AstraZeneca announced the European Medicines Agency has accepted the Marketing Authorisation Application (MAA) for lesinurad 200mg tablets. Lesinurad is a selective uric acid reabsorption inhibitor (SURI) developed for the chronic treatment of hyperuricaemia in combination with xanthine oxidase (XO) inhibitors allopurinol or febuxostat in gout patients when additional therapy is warranted. The MAA filing was based on data from the CLEAR 1, CLEAR 2 and CRYSTAL pivotal Phase III combination therapy studies. CLEAR 1 and CLEAR 2 were 12-month, multicentre, randomised, placebo-controlled studies that evaluated the efficacy and safety of a once daily dose of lesinurad in combination with allopurinol versus allopurinol alone, in symptomatic gout patients not achieving target serum uric acid (sUA) levels on their current allopurinol therapy. CRYSTAL was a 12-month, multicentre, randomised, placebo-controlled study that evaluated the efficacy and safety of a once daily dose of lesinurad in combination with febuxostat compared to febuxostat alone in gout patients with tophi (deposits of uric acid crystals in joints and skin).
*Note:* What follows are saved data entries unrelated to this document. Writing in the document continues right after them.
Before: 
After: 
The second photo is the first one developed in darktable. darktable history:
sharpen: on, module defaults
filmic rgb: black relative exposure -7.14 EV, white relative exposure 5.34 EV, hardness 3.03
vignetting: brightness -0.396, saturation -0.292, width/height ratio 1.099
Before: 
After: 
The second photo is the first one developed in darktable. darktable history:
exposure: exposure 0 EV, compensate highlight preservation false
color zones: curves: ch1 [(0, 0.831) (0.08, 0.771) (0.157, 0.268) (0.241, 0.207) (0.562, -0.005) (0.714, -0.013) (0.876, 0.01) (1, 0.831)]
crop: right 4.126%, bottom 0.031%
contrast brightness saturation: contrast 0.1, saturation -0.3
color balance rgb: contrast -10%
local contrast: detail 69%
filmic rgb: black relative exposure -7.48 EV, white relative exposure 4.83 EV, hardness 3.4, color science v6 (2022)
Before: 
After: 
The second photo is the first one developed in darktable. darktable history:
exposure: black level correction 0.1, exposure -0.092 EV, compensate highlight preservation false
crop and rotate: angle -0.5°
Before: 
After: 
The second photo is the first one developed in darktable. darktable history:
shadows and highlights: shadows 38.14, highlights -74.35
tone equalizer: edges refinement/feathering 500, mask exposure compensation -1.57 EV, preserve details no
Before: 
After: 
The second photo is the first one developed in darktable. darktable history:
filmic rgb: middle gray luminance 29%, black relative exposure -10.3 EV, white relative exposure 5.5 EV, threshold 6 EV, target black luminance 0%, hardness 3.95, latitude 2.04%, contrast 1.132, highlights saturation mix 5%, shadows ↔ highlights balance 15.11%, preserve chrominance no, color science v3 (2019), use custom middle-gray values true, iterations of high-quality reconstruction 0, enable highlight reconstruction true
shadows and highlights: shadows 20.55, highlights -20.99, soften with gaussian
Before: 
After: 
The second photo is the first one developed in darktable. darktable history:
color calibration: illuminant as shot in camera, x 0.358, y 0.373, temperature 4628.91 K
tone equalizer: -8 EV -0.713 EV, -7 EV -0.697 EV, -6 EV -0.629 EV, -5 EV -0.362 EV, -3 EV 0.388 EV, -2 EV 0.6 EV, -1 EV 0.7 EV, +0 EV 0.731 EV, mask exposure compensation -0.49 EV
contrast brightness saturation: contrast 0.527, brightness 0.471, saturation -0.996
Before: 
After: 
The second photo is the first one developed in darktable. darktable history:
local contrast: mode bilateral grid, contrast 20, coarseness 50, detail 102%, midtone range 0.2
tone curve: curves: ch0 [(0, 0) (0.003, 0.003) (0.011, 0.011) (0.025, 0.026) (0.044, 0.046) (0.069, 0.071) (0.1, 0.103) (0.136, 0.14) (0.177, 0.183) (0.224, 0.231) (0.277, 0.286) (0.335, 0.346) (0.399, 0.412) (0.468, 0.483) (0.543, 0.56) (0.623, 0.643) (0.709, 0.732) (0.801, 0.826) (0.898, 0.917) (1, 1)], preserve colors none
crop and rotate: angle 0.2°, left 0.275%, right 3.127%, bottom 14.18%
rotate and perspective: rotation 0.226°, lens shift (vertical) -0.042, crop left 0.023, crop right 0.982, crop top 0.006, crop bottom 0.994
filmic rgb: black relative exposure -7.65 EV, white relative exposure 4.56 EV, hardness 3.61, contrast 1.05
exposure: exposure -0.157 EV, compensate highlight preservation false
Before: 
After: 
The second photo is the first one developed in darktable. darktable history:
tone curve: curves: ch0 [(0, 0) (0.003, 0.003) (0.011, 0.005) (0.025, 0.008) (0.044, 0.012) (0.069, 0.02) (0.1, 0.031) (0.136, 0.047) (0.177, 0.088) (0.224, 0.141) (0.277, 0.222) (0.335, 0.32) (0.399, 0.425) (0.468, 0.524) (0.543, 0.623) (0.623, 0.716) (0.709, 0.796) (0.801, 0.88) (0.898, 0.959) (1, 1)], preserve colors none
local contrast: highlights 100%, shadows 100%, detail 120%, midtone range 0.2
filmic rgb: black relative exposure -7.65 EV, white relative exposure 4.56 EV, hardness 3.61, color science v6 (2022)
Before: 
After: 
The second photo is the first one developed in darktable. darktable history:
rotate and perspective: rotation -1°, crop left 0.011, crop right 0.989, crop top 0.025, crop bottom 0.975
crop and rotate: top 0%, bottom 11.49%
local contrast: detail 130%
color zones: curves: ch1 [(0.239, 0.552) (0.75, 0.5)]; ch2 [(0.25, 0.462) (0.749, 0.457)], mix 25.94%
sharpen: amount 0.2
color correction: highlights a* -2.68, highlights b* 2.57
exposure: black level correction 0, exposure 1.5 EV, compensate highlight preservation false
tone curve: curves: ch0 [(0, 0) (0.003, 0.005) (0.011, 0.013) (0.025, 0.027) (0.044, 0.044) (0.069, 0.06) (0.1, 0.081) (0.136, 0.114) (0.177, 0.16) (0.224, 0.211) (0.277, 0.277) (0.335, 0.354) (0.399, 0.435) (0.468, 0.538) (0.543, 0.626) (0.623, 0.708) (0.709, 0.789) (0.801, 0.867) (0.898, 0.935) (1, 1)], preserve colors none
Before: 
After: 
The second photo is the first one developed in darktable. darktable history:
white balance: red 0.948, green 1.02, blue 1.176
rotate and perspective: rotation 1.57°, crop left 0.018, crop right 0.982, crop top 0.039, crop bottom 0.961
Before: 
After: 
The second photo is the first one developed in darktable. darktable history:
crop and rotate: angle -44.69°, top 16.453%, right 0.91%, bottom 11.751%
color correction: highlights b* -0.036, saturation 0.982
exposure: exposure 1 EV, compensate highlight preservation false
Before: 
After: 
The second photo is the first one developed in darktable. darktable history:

Between 40 to 80% of patients do not achieve recommended sUA goals with the current standard of care of an XO inhibitor alone. XO inhibitors including allopurinol and febuxostat reduce the production of uric acid. Lesinurad works by inhibiting the uric acid transporter URAT1 in the kidney, thereby increasing uric acid excretion resulting in lower sUA. Combination therapy with lesinurad and an XO inhibitor provides a dual mechanism approach targeting both excretion and production of uric acid which effectively lowers sUA and enables significantly more patients to achieve and maintain target treatment goals to control their disease.